The Green Fields Of France

Well how do you do, young Willie McBride,

Do you mind if I sit here down by your graveside

And rest for a while 'neath the warm summer sun

I've been working all day and I'm nearly done.

I see by your gravestone you were only nineteen

When you joined the dead heroes of nineteen-sixteen.

I hope you died well and I hope you died clean

Or Willie McBride, was it slow and obscene.

Chorus:

Did they beat the drum slowly, did they play the fife

Lowly,

Did they sound the dead-march as they lowered you down.

Did the bugles play the Last Post and chorus,

Did the pipes play the 'Flooers o' the Forest'.

And did you leave a wife or a sweetheart behind

In some faithful heart is your memory enshrined

Although you died back there in nineteen-sixteen

In that faithful heart are you ever nineteen

Or are you a stranger without even a name

Enclosed and forgotten behind the glass frame

In a old photograph, torn and battered and stained

And faded to yellow in a brown leather frame.
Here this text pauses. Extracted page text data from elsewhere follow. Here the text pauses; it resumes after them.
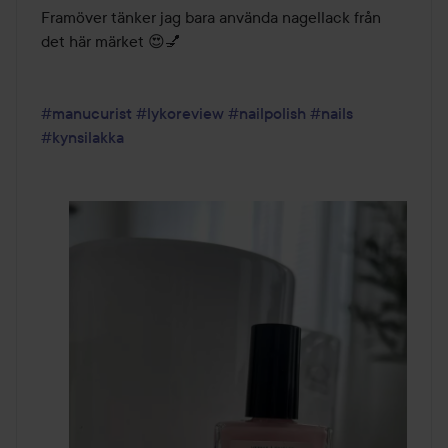
Framöver tänker jag bara använda nagellack från 
det här märket 😍💅

#manucurist
#lykoreview
#nailpolish
#nails
#kynsilakka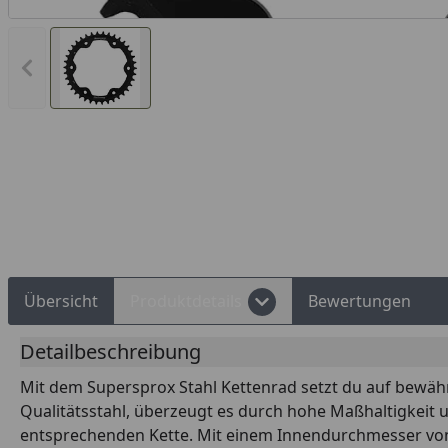
Vorheriges Bild anzeigen
Rechnungskauf
Montageservice
Übersicht
Produktdetails
Bewertungen
Detailbeschreibung
Mit dem Supersprox Stahl Kettenrad setzt du auf bewährt
Qualitätsstahl, überzeugt es durch hohe Maßhaltigkeit 
entsprechenden Kette. Mit einem Innendurchmesser von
The sun now it shines on the green fields of France

The warm summer breeze makes the red poppies dance

And look how the sun shines from under the clouds

There's no gas, no barbed wire, there's no guns firing

Now

But here in this graveyard it's still no-man's-land

The countless white crosses stand mute in the sand

To man's blind indifference to his fellow man

To a whole generaation that were butchered and damned.

Now young Willie McBride I can't help but wonder why

Do all those who lie here know why they died

And did they believe when they answered the cause

Did they really believe that this war would end wars

Well the sorrow, the suffering, the glory, the pain

The killing and dying was all done in vain

For young Willie McBride it all happened again

And again, and again, and again, and again.